Après l'avoir dirigé dans L'Uomo in più et Les Conséquences de l'amour, le réalisateur italien Paolo Sorrentino retrouve pour la troisième fois son acteur fétiche, Toni Servillo, qui cette fois-ci se glisse tel un magicien dans la peau de « l'inoxydable » Giulio Andreotti.

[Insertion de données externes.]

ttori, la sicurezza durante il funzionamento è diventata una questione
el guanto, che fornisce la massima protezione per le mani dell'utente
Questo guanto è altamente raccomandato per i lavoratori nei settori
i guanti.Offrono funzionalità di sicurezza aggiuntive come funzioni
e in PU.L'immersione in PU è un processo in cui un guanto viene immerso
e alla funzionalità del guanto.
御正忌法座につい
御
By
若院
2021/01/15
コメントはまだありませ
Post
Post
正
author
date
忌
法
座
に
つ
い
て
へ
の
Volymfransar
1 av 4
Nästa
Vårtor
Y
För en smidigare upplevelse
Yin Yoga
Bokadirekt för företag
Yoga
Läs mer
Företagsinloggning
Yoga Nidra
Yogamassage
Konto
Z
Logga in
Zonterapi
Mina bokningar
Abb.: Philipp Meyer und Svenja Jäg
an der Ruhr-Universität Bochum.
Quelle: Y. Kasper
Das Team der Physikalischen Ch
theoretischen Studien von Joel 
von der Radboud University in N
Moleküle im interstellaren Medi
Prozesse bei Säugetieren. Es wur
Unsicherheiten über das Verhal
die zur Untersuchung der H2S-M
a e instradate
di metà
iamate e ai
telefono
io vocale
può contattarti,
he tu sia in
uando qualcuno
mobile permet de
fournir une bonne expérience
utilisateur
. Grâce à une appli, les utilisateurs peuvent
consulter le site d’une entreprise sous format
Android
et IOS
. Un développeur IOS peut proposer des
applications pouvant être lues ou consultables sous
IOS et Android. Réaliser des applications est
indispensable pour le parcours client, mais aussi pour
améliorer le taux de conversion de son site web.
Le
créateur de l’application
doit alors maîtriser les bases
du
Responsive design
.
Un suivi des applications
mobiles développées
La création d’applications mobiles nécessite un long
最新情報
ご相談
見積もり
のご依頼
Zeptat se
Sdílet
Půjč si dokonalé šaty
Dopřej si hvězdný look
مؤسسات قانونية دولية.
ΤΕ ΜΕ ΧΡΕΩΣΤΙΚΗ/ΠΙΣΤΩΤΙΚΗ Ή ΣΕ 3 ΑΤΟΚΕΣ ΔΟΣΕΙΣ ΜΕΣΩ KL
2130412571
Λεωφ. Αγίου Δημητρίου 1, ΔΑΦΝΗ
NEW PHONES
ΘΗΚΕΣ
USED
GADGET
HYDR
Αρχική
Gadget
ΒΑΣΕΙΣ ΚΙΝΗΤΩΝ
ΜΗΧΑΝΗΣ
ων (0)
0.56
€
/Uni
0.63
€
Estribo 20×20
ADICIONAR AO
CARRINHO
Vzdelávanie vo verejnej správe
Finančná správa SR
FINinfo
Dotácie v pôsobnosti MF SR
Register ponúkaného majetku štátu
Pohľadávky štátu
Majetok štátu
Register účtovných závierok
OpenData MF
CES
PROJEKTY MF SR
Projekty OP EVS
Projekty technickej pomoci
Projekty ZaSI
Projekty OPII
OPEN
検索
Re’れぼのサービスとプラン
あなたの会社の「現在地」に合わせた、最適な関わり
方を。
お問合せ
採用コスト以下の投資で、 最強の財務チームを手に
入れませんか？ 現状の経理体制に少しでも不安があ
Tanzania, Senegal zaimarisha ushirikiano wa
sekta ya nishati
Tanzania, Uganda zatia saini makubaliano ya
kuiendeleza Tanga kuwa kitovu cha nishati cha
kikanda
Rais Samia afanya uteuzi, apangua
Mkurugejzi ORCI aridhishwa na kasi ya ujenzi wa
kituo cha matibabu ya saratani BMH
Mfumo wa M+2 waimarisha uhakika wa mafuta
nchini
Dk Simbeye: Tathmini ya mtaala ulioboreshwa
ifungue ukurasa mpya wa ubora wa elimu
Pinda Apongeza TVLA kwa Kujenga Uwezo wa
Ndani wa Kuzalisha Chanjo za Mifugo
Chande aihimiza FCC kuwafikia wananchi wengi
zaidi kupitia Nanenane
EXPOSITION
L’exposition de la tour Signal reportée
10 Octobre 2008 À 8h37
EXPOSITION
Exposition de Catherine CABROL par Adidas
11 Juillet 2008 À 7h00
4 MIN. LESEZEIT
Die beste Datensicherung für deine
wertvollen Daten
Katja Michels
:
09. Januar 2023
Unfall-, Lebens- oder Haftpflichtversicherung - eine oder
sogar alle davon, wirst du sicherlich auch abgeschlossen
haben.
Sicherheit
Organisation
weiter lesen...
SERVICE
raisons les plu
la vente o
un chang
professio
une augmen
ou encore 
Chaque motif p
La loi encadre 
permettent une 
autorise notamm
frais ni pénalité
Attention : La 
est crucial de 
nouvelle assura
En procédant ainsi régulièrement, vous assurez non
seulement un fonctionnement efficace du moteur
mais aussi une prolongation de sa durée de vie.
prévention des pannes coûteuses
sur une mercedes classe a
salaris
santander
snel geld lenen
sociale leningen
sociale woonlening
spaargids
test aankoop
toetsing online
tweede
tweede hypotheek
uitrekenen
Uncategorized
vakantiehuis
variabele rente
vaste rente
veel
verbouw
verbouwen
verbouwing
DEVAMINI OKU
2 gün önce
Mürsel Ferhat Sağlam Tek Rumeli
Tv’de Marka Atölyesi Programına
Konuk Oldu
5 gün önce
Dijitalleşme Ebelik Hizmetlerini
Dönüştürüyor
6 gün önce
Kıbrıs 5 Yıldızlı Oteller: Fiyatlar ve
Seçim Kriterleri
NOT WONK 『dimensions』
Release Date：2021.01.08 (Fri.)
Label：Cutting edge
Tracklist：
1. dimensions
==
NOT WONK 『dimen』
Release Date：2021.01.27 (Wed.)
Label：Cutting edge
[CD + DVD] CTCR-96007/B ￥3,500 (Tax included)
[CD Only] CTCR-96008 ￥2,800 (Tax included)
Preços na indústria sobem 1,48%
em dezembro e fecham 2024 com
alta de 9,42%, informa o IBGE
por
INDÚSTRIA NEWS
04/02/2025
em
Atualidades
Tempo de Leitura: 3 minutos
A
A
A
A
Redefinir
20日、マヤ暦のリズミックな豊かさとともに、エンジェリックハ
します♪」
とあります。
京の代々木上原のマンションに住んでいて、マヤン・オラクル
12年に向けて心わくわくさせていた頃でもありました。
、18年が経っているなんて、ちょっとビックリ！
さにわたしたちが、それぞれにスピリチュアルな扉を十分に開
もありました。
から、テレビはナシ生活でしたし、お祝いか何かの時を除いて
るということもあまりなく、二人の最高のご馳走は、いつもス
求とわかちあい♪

Figure mythique et incontournable de la scène politique italienne, sept fois président du Conseil et sénateur à vie, Giulio Andreotti fut accusé d'avoir travaillé en sous-main avec la mafia. En dressant le portrait de cet homme à la personnalité complexe, Paolo Sorrentino nous éclaire sur l'Italie des années 70 à la fin des années 90 avec un biopic rythmé et brillant, reflet d'une fourmilière politique agitée et confuse. Mise en scène trépidante, recherches visuelles et bande-son innovante confèrent à Il Divo une efficacité redoutable pour une fresque âpre et grinçante sur le pouvoir et sur la solitude de celui qui l'exerce. Un film-réquisitoire époustouflant, récompensé par le prix du Jury au Festival de Cannes 2008.